According to the UGC Regulation on Curbing the Menace of Ragging in Higher Educational Institutions, 2009, depending on the nature and gravity of the guilt established by the Anti-Ragging Squad, those found guilty may be awarded one or more of the following punishments, namely;
• Suspension from attending classes and academic privileges.
• Withholding/ withdrawing scholarship/ fellowship and other benefits.
• Debarring from appearing in any test/ examination or other evaluation process.
• Withholding results.
• Debarring from representing the institution in any regional, national or international meet, tournament, youth festival, etc.
• Suspension/ expulsion from the hostel.
• Cancellation of admission.
• Rustication from the institution for period ranging from one to four semesters.
• Expulsion from the institution and consequent debarring from admission to any other institution for a specified period

D. Punishments under Indian Penal Code against acts of Ragging
• Every single incident of ragging or abetting in ragging puts an obligation on the institution to get the FIR registered. There are provisions in the IPC, which can be used by a student to register an FIR in the nearest Police Station. These provisions are:
• 294 – Obscene acts and songs
323 – punishment for voluntarily causing hurt
324 – voluntarily causing hurt by dangerous weapon or means
325 – punishment for voluntarily causing grievous hurt
326 – voluntarily causing grievous hurt by dangerous weapon
339 – Wrongful Restraint
340 – Wrongful Confinement
341 – Punishment for Wrongful Restraint
342 – Punishment for Wrongful Confinement
506 – Punishment for culpable homicide not amounting to murder

Publishing ragging is banned : The institutions are required to publish that the ragging is totally banned in the institution and anyone found doing/abetting ragging would be suitably punished.
Brochures/Application Form/Enrollment Form :The college brochures are required to mention these guidelines in full. The prospectus would include all directions of Supreme Court/Central and State Government as applicable. The application/enrollment form for admission will have an undertaking in English and Hindi and preferably one in regional language to be signed by parent/guardian.

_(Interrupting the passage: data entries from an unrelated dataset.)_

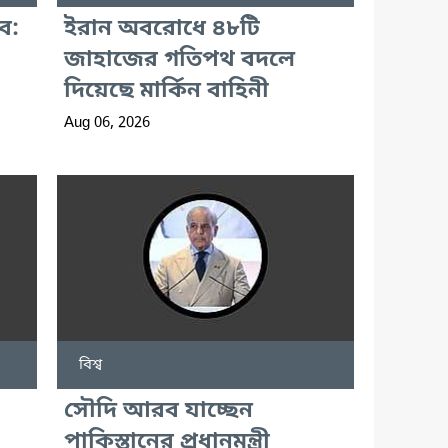
ব:
ইরান অবরোধে ৪৮টি
জাহাজের গতিপথ বদলে
দিয়েছে মার্কিন বাহিনী
Aug 06, 2026
বিশ্ব
সৌদি আরব যাচ্ছেন
পাকিস্তানের প্রধানমন্ত্রী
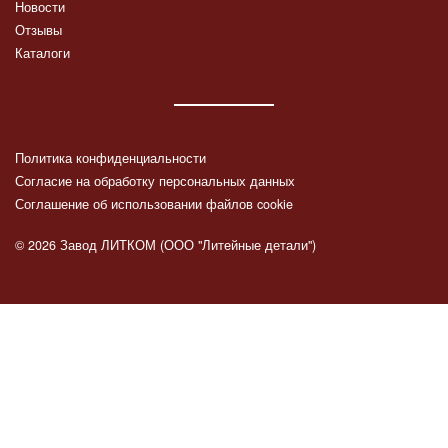
Новости
Отзывы
Каталоги
Политика конфиденциальности
Согласие на обработку персональных данных
Соглашение об использовании файлов cookie
© 2026 Завод ЛИТКОМ (ООО "Литейные детали")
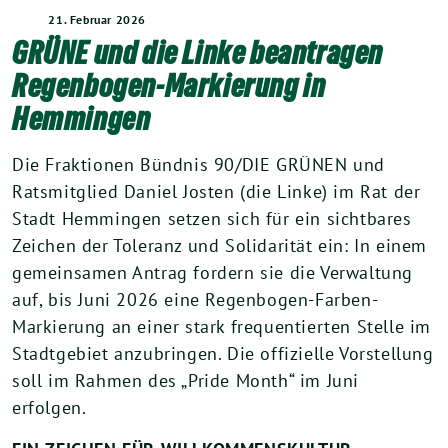
21. Februar 2026
GRÜNE und die Linke beantragen
Regenbogen-Markierung in
Hemmingen
Die Fraktionen Bündnis 90/DIE GRÜNEN und
Ratsmitglied Daniel Josten (die Linke) im Rat der
Stadt Hemmingen setzen sich für ein sichtbares
Zeichen der Toleranz und Solidarität ein: In einem
gemeinsamen Antrag fordern sie die Verwaltung
auf, bis Juni 2026 eine Regenbogen-Farben-
Markierung an einer stark frequentierten Stelle im
Stadtgebiet anzubringen. Die offizielle Vorstellung
soll im Rahmen des „Pride Month“ im Juni
erfolgen.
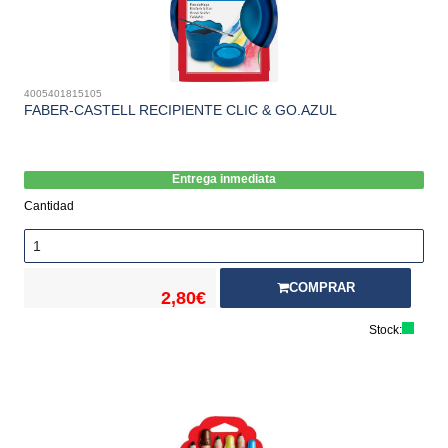
4005401815105
FABER-CASTELL RECIPIENTE CLIC & GO.AZUL
Entrega inmediata
Cantidad
COMPRAR
2,80€
Stock:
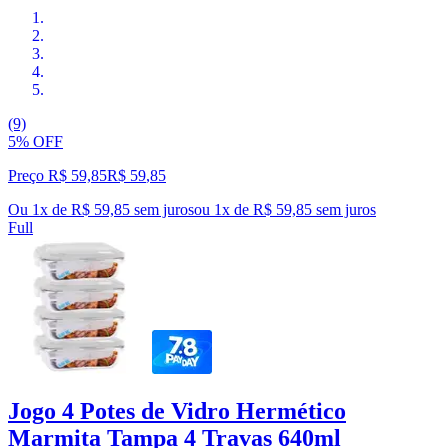
(9)
5% OFF
Preço R$ 59,85
R$
59
,
85
Ou 1x de R$ 59,85 sem juros
ou
1
x de
R$ 59,85
sem juros
Full
Jogo 4 Potes de Vidro Hermético
Marmita Tampa 4 Travas 640ml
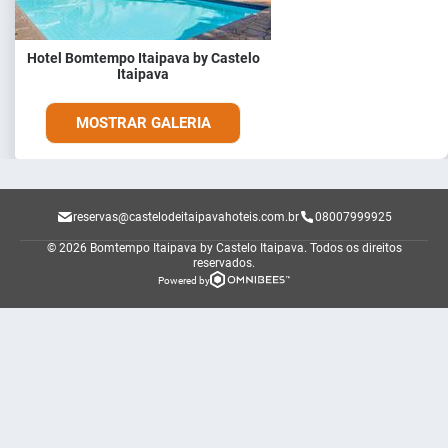
Hotel Bomtempo Itaipava by Castelo
Itaipava
MOSTRAR GALERIA
reservas@castelodeitaipavahoteis.com.br
08007999925
© 2026 Bomtempo Itaipava by Castelo Itaipava.
Todos os direitos
reservados.
Powered by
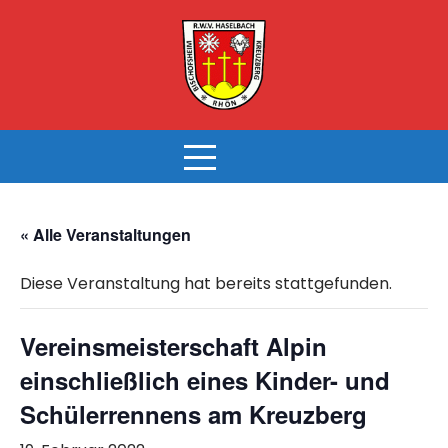
Skip
to
content
« Alle Veranstaltungen
Diese Veranstaltung hat bereits stattgefunden.
Vereinsmeisterschaft Alpin
einschließlich eines Kinder- und
Schülerrennens am Kreuzberg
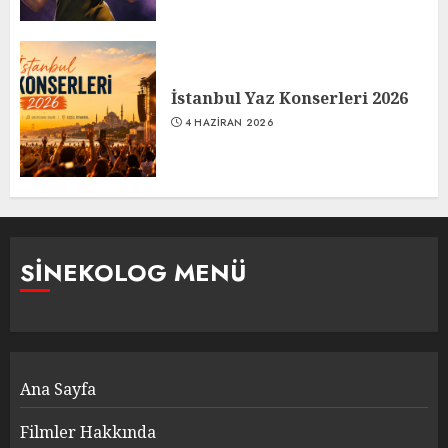
İstanbul Yaz Konserleri 2026
4 HAZIRAN 2026
SINEKOLOG MENÜ
Ana Sayfa
Filmler Hakkında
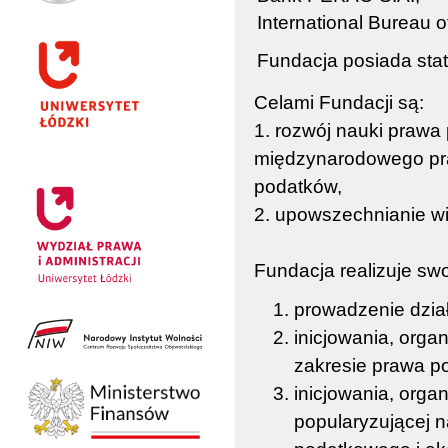
International Bureau 
Fundacja posiada stat
Celami Fundacji są:
1. rozwój nauki praw
międzynarodowego pra
podatków,
2. upowszechnianie w
Fundacja realizuje sw
prowadzenie dział
inicjowania, org
zakresie prawa p
inicjowania, orga
popularyzującej 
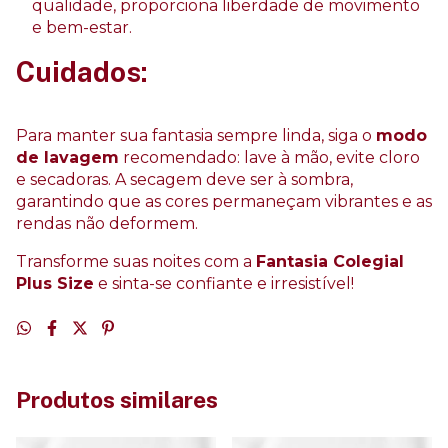
qualidade, proporciona liberdade de movimento
e bem-estar.
Cuidados:
Para manter sua fantasia sempre linda, siga o
modo
de lavagem
recomendado: lave à mão, evite cloro
e secadoras. A secagem deve ser à sombra,
garantindo que as cores permaneçam vibrantes e as
rendas não deformem.
Transforme suas noites com a
Fantasia Colegial
Plus Size
e sinta-se confiante e irresistível!
Produtos similares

The school-leaving certificate should reflect the behavioral pattern of the student.
Affidavit of Student : A student during the admission process has to file an affidavit along with his parents/guardian’s signature, stating that he will not be ragging other students directly or indirectly.
Anti-Ragging Committee : Every institution shall constitute a committee to be known as the Anti-Ragging Committee. To be nominated and headed by the Head of the institution, and consisting of representatives of civil and police administration, local media, Non-Government Organizations involved in youth activities, representatives of faculty members, representatives of parents, representatives of students belonging to the freshers category as well as senior students, non-teaching staff; and shall have a diverse mix of membership in terms of levels as well as gender.

Contact detail of Anti Ragging Helpline/Anti Ragging Committee/Anti Ragging Squad : Every fresh student admitted to the institution shall be given a printed leaflet detailing to whom he/she has to turn to for help and guidance for various purposes including addresses and telephone numbers, so as to enable the student to contact the concerned person at any time. Identity of informants of ragging incidents is fully protected.
Anti ragging squad : Anti ragging committee would also monitor and oversee the performance of the Anti-Ragging Squad. It shall be the duty of the Anti-Ragging Squad to make surprise raids on hostels, and other places vulnerable to incidents of, and having the potential of, ragging.

Ragging is a problem of the students and by the students; and therefore, the solution to it also lies with the students. With ragging becoming rampant in colleges, it is about time that the the student community awakens its conscience to this inhuman practice before more and more innocent students become victims of it and before more and more educational institutes are degraded by it.